And The Woman Who Did This Unusual Thing And In Doing It Unknowingly
Dropped A Minute Seed Into A Boy's Mind, Who Was She?
Perhaps it would
be as well to give a brief account of her, although I thought that I
had finished with the subject of our neighbours.
She and her husband,
a man named Matthew Blake, were our second nearest English neighbours,
but they lived a good deal further than the Royds and were seldom
visited by us. To me there was nothing interesting in them and their
surroundings, as they had no family and no people but the native peons
about them, and, above all, no plantation where birds could be seen.

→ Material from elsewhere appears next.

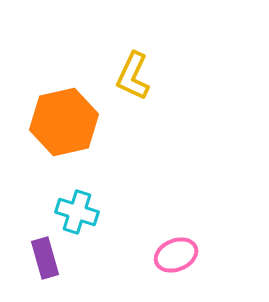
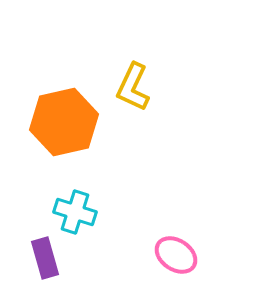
yellow L-shape: moved 11 px down
cyan cross: moved 2 px left
pink ellipse: rotated 57 degrees clockwise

They were typical English people of the lower middle class, who read
no books and conversed, with considerable misuse of the aspirate,
about nothing but their own and their neighbours' affairs. Physically
Mr. Blake was a very big man, being six feet three in height and
powerfully built. He had a round ruddy face, clean-shaved except for a
pair of side-whiskers, and pale-blue shallow eyes. He was invariably
dressed in black cloth, his garments being home-made and too large for
him, the baggy trousers thrust into his long boots. Mr. Blake was
nothing to us but a huge, serious, somewhat silent man who took no
notice of small boys, and was clumsy and awkward and spoke very bad
Spanish. He was well spoken of by his neighbours, and was regarded as
a highly respectable and dignified person, but he had no intimates and
was one of those unfortunate persons, not rare among the English, who
appear to stand behind a high wall and, whether they desire it or not,
have no power to approach and mix with their fellow-beings.
I think he was about forty-five to fifty years old when I was eight.
His wife looked older and was a short ungraceful woman with a stoop,
wearing a sun-bonnet and sack and a faded gown made by herself. Her
thin hair was of a yellowish-grey tint, her eyes pale blue, and there
was a sunburnt redness on her cheeks, but the face had a faded and
weary look. But she was better than her giant husband and was glad to
associate with her fellows, and was also a lover of animals - horses,
dogs, cats, and any and every wild creature that came in her way.
The Blakes had been married a quarter of a century or longer and had
spent at least twenty years of their childless solitary life in a mud-
built ranch, sheep-farming on the pampas, and had slowly accumulated a
small fortune, until now they were possessed of about a square league
of land with 25,000 or 30,000 sheep, and had built themselves a big
ugly brick house to live in. They had thus secured the prize for which
they had gone so many thousands of miles and had toiled for so many
years, but they were certainly not happy.